The same sources said that Abu Dhabi is no longer in a hurry, as in recent months to reveal its ongoing secret relations with the Syrian regime to the public after receiving US pressure.

The US has been exerting pressure on the UAE to halt restoring relations with Syria with the claim of countering Iran’s influence.

These two opposing approaches are an early test of whether Syrian President Bashar al-Assad could gain political and diplomatic credibility after the eight-year civil war which turned him into an internationally despised leader.

Many countries cut ties with Syria at the beginning of the war. Several Gulf states have closed their embassies or reduced relations and the Arab League has decided to suspend Syria’s membership, shut down flights and shut down border crossings.

The US and other countries imposed economic sanctions on Damascus. Washington does not want Syria to return to the international community until it agrees to a political process in which the war will end.

The US position indicates that al-Assad still far away from being accepted, even after his troops recaptured most of Syria through victories over the Sunni opposition with the help of Iran and Russia.

The lack of support from Washington and Riyadh, the main force in the region, to end Syria’s isolation, will increase the difficulty of getting the necessary investment for reconstruction.

While the UAE believes that Sunni countries should embrace Syria quickly to remove Assad from Iran’s Shiite orbit, the US doesn’t.

The UAE is promoting Assad as the “only option” and believes that the elimination of Iranian influence in Syria could contribute to preventing the recurrence of Iran’s current control over Iraq.

During the war, the UAE supported armed groups opposed to al-Assad. However, its role was less prominent than Saudi Arabia’s role and its support which was often focused on ensuring that Islamist forces do not dominate the uprising.

Three Gulf political sources, a US official and a senior Western diplomat said the US and Saudi officials had spoken to representatives of other Gulf states and urged them not to restore ties with Syria.

In particular, they want those countries not to support Assad’s return to the Arab League and embassies remain closed, with only small workers.

In the light of al-Assad’s consolidation of his military status, relations have begun to improve with some countries. The UAE reopened its embassy in Damascus in December.

A month later, Abu Dhabi hosted a Syrian delegation headed by well-known Syrian businessman Mohammed Hamsho to discuss potential cooperation in trade, infrastructure, agriculture, tourism, logistics, and renewable energy.

A US official said that was a big boost to al-Assad and that the United States had “criticized the Emiratis.”

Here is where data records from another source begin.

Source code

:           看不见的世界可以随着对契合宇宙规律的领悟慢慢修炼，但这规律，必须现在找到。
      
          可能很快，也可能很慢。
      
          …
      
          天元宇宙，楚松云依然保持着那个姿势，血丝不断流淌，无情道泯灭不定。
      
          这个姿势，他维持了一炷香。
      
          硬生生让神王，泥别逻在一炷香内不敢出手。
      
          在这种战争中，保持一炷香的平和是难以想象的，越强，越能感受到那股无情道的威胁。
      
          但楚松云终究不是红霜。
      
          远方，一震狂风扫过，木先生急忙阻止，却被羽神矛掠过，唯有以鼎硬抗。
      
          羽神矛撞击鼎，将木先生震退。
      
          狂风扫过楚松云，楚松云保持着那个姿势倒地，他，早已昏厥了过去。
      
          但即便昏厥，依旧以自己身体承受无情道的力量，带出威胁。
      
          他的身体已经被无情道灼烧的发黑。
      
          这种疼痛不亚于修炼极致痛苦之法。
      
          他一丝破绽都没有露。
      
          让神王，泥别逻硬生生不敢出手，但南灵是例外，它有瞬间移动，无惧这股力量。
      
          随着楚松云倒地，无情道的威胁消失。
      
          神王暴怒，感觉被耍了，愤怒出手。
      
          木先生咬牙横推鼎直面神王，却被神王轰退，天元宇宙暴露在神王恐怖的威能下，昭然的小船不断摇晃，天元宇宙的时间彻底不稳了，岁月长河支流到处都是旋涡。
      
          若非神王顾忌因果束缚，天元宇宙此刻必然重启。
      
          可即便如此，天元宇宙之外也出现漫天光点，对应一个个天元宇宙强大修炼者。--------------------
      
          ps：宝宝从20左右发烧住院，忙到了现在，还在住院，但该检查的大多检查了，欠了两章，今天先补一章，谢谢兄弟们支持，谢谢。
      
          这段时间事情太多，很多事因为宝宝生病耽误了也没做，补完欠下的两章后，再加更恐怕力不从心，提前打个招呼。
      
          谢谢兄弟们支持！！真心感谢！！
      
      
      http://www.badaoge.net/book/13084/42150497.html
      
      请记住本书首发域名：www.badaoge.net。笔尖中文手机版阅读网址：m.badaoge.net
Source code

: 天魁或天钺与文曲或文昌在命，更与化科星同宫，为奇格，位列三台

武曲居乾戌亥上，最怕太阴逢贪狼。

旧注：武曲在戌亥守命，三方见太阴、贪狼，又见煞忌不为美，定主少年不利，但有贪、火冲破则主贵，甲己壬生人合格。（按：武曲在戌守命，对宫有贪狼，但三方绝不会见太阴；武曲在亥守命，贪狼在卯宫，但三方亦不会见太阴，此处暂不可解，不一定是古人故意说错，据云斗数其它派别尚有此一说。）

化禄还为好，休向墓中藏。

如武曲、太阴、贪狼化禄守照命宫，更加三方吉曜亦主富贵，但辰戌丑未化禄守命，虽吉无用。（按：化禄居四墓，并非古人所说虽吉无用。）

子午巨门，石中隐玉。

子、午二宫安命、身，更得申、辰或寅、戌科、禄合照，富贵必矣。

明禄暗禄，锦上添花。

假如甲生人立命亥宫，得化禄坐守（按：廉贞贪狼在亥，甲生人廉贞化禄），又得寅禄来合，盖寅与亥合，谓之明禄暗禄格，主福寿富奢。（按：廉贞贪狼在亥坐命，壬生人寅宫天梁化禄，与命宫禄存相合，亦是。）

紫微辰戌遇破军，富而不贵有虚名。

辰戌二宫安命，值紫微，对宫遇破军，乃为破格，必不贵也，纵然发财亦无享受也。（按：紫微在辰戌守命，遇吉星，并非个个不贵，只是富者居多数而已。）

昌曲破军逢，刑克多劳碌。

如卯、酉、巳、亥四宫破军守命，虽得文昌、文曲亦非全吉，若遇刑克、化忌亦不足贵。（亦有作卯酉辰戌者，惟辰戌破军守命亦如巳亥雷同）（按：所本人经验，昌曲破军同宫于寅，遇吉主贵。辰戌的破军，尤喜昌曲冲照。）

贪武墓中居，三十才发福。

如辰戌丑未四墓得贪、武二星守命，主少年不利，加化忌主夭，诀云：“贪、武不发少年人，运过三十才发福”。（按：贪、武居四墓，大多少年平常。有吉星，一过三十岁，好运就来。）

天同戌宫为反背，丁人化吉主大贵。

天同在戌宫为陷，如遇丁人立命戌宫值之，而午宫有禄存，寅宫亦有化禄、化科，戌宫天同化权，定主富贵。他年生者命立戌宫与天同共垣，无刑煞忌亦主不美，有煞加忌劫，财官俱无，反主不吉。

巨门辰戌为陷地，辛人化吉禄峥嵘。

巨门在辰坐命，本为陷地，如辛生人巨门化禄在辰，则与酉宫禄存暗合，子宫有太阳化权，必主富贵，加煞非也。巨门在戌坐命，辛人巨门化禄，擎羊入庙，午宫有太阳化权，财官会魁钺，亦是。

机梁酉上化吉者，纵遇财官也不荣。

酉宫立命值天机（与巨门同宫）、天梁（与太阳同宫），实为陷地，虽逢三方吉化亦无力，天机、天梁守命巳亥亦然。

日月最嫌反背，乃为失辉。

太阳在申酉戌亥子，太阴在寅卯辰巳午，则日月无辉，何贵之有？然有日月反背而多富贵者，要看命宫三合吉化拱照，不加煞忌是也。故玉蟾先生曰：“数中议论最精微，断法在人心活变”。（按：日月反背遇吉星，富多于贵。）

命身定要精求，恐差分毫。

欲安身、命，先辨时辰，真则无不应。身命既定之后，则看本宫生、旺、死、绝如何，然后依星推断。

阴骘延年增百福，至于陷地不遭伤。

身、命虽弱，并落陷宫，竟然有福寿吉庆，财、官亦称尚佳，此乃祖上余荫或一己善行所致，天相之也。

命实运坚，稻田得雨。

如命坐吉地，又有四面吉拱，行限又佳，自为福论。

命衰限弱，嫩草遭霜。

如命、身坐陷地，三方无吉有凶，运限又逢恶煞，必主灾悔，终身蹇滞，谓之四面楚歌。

Perhaps the next step in bringing Syria back to the international community is its return to the Arab League, a move that will be mainly symbolic, but the Assad government will probably use it to show its return from diplomatic isolation, which the UAE has been trying to support.

The start of the normalization of relations between the UAE and the Syrian regime was met by widespread Arab criticism of the step as it doesn’t respect the blood of hundreds of thousands of people who killed in the popular revolt against the al-Assad regime.